= Passage shown =

*****

Figure 9: Three Tier Architecture

Often want to change the data a server is managing, as well as read it
- Update a description of an experiment, change your preferred email address, etc.
The industrial-strength solution is to use a three-tier architecture
- CGI program stuffs parameters from HTTP requests into SQL queries
- Runs the queries
- Translates results into HTML to send back to the client

Maintaining State in Files

Simple programs can often get away with using files
- The CGI program re-reads the file each time it processes a request
- And re-writes it if there have been any updates

Example: append messages to a web page

Old messages are saved in a file, one per line

Hi, is anyone reading this site?
I was wondering the same thing.
I wasn't sure if we were supposed to post here.
Good point.  Is there way to delete messages?

Script checks the incoming parameters to decide what to do

If newmessage is there, append it, and display results
If newmessage isn't there, someone's visiting the page, rather than submitting the form

# Get existing messages.
infile = open('messages.txt', 'r')
lines = [x.rstrip() for x in infile.readlines()]
infile.close()

# Add more data?
form = cgi.FieldStorage()
if form.has_key('newmessage'):
    lines.append(form.getfirst('newmessage'))
    outfile = open('messages.txt', 'w')
    for line in lines:
        print >> outfile, line
    outfile.close()

Questions on CGI?

AJAX

AJAX (Asynchronous Javascript And XML) provides:
- Increased usability (on-page server interaction)
- Client-side state
- Enhanced user experience (possibly)
Basic AJAX idea:
1. Javascript in browser sends a request to server using XMLHttpRequest()
2. Server CGI processes request and sends back response, usually as an XML document
3. Javascript in browser receives response, parses the XML and (using DOM) extracts the information
4. Results are presented to the user, or used to modify the interface in some way

XMLHttpRequest Example


// Handle the XMLHttpRequest
function sendRequest(sql)
{ 
  xmlhttp = new XMLHttpRequest();
  if (xmlhttp != null) {
    xmlhttp.onreadystatechange = getData; // getData is our callback method
    xmlhttp.open("GET", "/cgi-bin/getBmi219Table.py?sql="+sql, true);
    xmlhttp.send(null);
  }
}

// This method gets called whenever the object state changes.
function getData()
{ 
  // Are we complete? 
  if (xmlhttp.readyState == 4) {
    // Yes, do we have a good http status?

*****

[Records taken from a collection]
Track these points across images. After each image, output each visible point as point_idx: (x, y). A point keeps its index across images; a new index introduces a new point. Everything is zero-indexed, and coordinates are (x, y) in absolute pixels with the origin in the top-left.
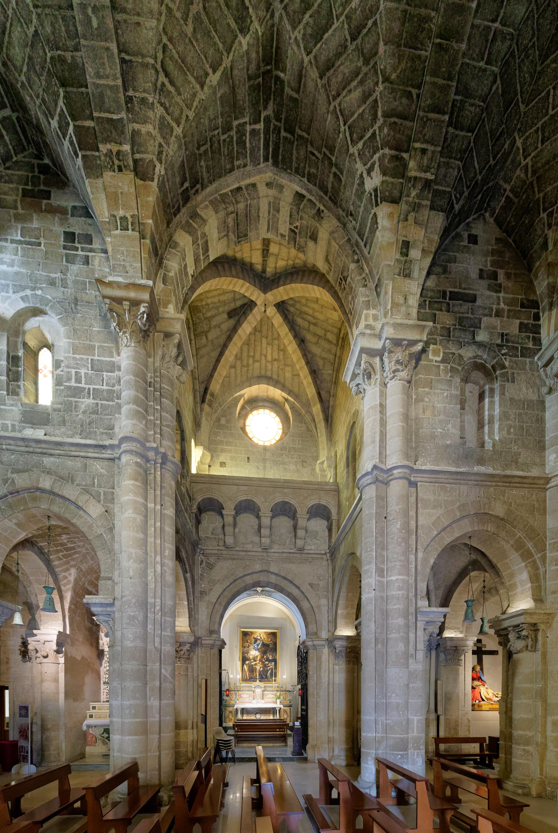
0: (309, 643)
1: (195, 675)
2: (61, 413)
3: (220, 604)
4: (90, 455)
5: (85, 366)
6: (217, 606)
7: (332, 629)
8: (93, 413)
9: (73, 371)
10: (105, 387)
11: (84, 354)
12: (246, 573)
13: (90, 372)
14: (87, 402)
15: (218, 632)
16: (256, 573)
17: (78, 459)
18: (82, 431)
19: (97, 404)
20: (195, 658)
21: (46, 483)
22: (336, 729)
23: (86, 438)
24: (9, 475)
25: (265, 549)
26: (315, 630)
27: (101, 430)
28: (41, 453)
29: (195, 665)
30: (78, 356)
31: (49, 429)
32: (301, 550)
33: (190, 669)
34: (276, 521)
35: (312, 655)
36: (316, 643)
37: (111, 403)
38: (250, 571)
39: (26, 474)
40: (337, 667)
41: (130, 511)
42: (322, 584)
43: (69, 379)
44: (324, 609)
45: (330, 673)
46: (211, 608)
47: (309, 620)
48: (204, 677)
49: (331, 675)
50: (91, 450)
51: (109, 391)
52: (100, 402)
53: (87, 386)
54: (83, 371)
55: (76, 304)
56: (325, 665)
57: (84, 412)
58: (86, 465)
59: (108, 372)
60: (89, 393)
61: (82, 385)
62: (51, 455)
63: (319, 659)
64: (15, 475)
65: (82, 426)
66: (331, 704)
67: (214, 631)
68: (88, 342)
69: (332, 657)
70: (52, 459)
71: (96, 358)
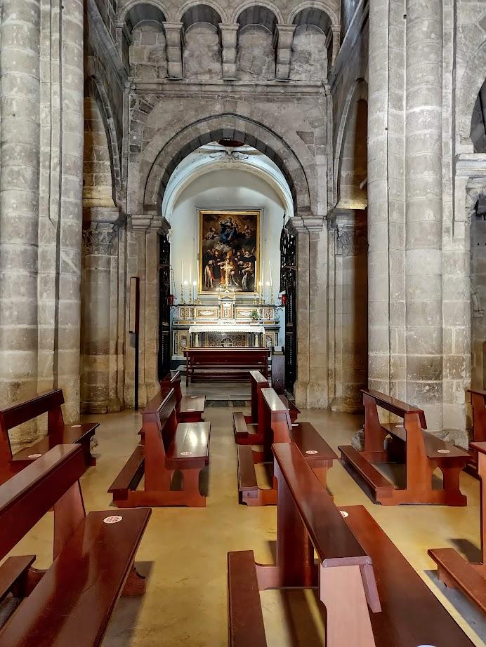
0: (298, 223)
1: (121, 271)
3: (161, 165)
6: (156, 167)
7: (333, 201)
12: (199, 118)
15: (159, 209)
16: (216, 116)
20: (121, 245)
22: (340, 356)
25: (229, 82)
26: (307, 204)
29: (122, 257)
32: (285, 81)
33: (113, 263)
34: (245, 39)
35: (302, 242)
36: (307, 222)
38: (207, 115)
40: (340, 259)
42: (318, 132)
44: (321, 171)
45: (328, 263)
46: (147, 170)
47: (297, 188)
48: (135, 275)
49: (332, 273)
56: (322, 258)
63: (313, 247)
66: (331, 317)
67: (152, 207)
69: (332, 245)
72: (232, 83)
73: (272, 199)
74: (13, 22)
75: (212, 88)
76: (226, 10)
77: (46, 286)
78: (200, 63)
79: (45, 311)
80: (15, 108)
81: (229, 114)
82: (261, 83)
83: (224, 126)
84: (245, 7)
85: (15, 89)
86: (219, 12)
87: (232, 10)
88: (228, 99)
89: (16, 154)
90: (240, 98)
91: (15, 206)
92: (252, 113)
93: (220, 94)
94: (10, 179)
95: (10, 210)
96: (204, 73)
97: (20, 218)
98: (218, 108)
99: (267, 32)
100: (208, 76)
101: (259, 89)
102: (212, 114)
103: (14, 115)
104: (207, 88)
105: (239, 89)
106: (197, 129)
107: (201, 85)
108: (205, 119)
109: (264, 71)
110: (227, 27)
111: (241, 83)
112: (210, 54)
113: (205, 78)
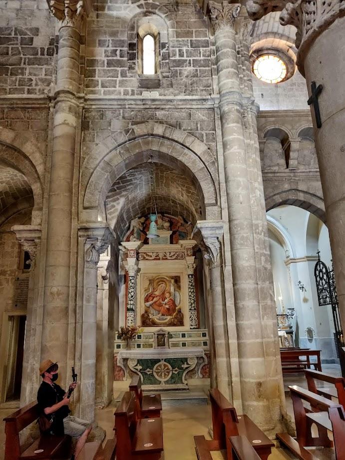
2: (168, 79)
4: (194, 107)
5: (185, 45)
8: (194, 77)
9: (177, 49)
10: (202, 58)
11: (184, 37)
13: (190, 48)
14: (188, 70)
17: (183, 110)
18: (186, 90)
19: (197, 70)
21: (159, 130)
23: (189, 95)
24: (130, 126)
27: (201, 88)
28: (155, 108)
30: (180, 39)
31: (161, 90)
37: (207, 68)
39: (143, 124)
41: (236, 147)
43: (174, 55)
50: (194, 103)
51: (204, 60)
52: (198, 69)
53: (188, 59)
54: (184, 49)
55: (177, 6)
57: (187, 77)
58: (190, 114)
59: (203, 47)
60: (190, 63)
61: (185, 58)
62: (162, 109)
64: (134, 127)
65: (186, 86)
68: (188, 29)
70: (163, 112)
71: (194, 39)
72: (295, 171)
73: (272, 239)
74: (236, 151)
75: (283, 175)
76: (292, 131)
77: (265, 311)
78: (271, 160)
79: (266, 328)
80: (241, 199)
81: (293, 189)
82: (313, 170)
83: (290, 197)
84: (302, 129)
85: (241, 188)
86: (287, 132)
87: (295, 131)
88: (292, 181)
89: (245, 226)
90: (299, 180)
91: (247, 259)
92: (308, 188)
93: (287, 178)
94: (242, 242)
95: (244, 262)
96: (275, 166)
97: (250, 266)
98: (286, 186)
99: (310, 140)
100: (277, 167)
101: (311, 174)
102: (284, 190)
103: (241, 203)
104: (278, 174)
105: (299, 174)
106: (273, 200)
107: (275, 173)
108: (278, 194)
109: (312, 163)
110: (295, 140)
111: (300, 171)
112: (277, 155)
113: (276, 168)
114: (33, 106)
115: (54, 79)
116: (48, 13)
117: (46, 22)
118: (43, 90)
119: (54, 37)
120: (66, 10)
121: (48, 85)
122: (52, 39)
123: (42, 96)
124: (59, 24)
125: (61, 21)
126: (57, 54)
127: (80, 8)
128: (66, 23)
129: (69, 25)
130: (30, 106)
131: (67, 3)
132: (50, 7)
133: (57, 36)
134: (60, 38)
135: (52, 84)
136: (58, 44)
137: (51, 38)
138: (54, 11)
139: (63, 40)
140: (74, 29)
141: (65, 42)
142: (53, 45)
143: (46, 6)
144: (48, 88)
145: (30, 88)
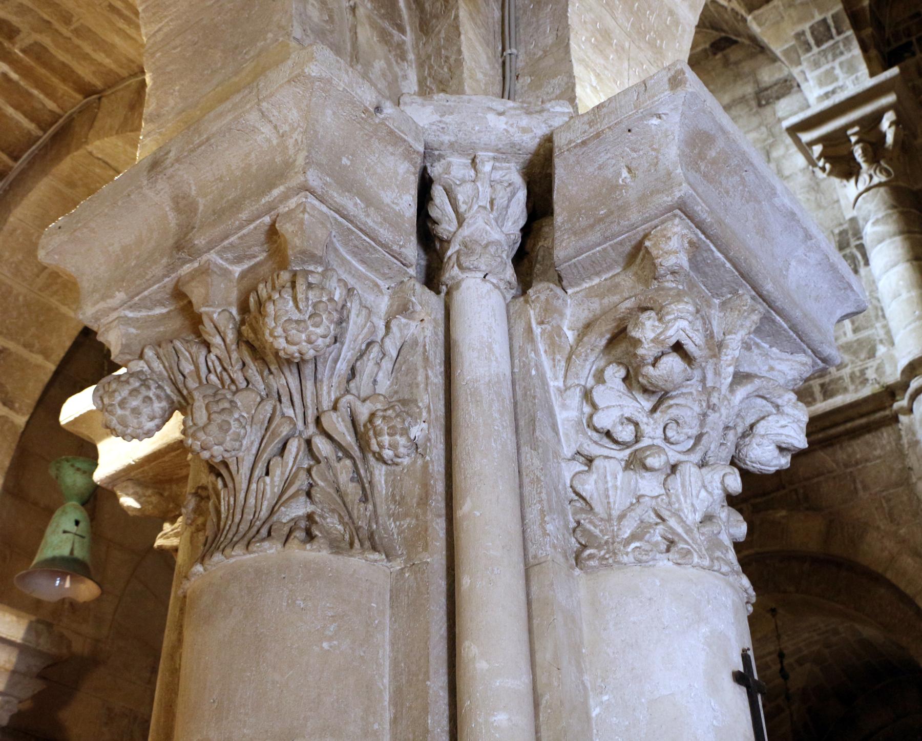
114: (849, 425)
115: (881, 333)
116: (809, 175)
117: (813, 198)
118: (863, 372)
119: (846, 226)
120: (858, 152)
121: (872, 354)
122: (841, 233)
123: (866, 392)
124: (850, 189)
125: (853, 181)
126: (867, 263)
127: (893, 128)
128: (868, 178)
129: (876, 180)
130: (841, 428)
131: (854, 134)
132: (812, 162)
133: (853, 220)
134: (861, 222)
135: (881, 350)
136: (861, 238)
137: (837, 231)
138: (828, 166)
139: (874, 224)
140: (894, 183)
141: (880, 228)
142: (848, 245)
143: (800, 160)
144: (873, 363)
145: (827, 379)
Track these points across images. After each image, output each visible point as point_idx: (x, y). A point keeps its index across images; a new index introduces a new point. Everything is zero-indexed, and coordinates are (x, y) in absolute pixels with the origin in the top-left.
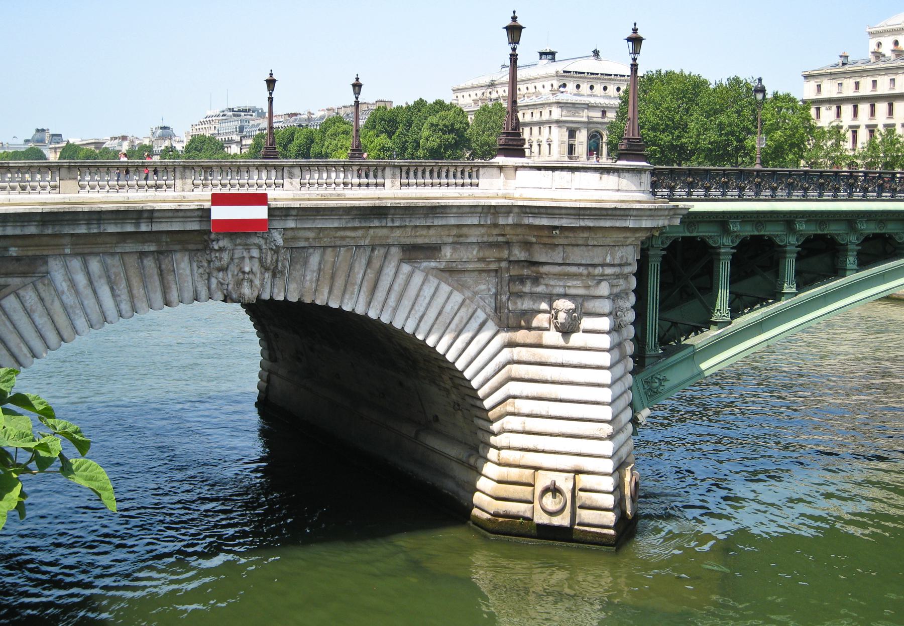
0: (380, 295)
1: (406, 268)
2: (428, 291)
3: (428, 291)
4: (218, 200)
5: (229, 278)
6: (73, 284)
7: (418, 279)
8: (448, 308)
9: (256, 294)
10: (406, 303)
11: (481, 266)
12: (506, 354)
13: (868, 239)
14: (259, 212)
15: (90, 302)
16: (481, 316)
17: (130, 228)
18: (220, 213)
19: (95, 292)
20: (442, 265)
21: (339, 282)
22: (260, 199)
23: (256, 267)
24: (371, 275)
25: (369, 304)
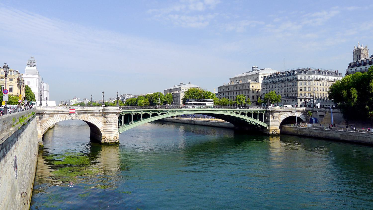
0: (88, 119)
1: (91, 116)
2: (94, 119)
3: (94, 119)
5: (72, 117)
12: (103, 125)
16: (100, 121)
22: (74, 110)
23: (75, 116)
25: (87, 120)
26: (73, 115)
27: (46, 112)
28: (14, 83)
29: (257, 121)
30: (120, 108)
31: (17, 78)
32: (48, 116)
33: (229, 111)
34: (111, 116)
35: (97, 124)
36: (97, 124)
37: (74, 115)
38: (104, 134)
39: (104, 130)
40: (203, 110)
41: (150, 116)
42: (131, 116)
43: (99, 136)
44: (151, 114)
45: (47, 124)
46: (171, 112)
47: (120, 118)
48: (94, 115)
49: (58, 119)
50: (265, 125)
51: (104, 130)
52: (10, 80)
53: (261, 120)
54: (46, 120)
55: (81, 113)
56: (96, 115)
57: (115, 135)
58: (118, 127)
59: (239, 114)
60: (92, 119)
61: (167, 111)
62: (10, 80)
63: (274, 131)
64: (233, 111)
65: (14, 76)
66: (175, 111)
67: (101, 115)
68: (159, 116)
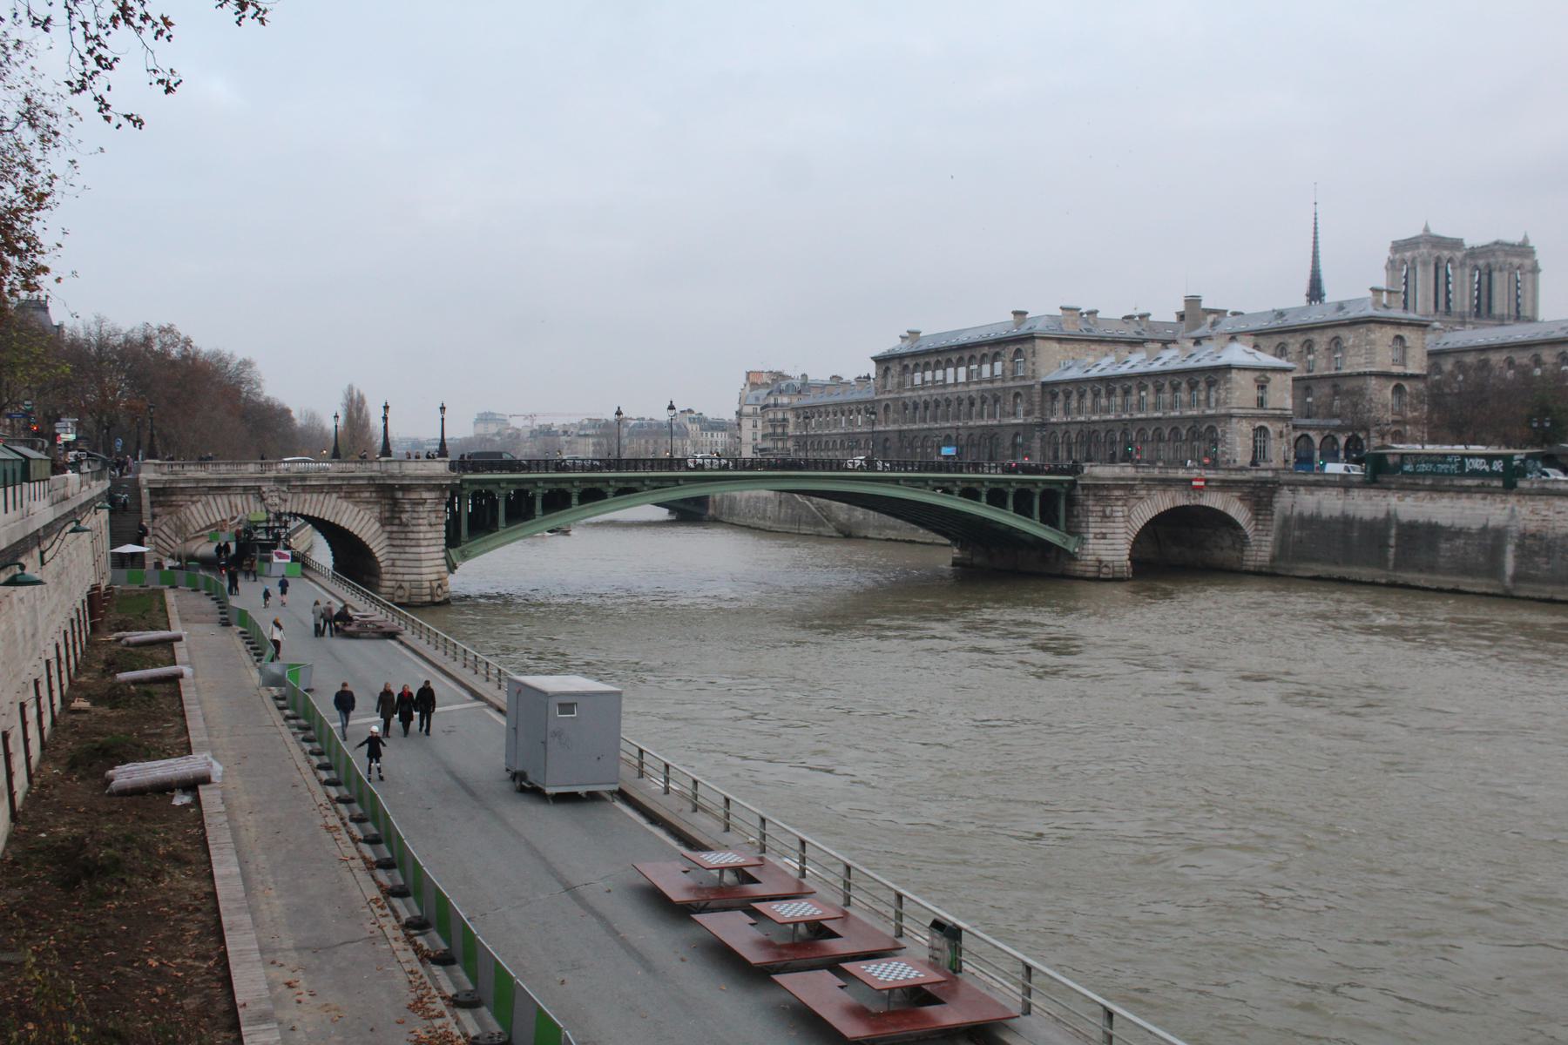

*****

= Requirement =
According to the passage on CGI and AJAX, in what form does the server usually send its response in the basic AJAX idea? Rely on the passage alone.

= Answer below =
The server usually sends its response as an XML document.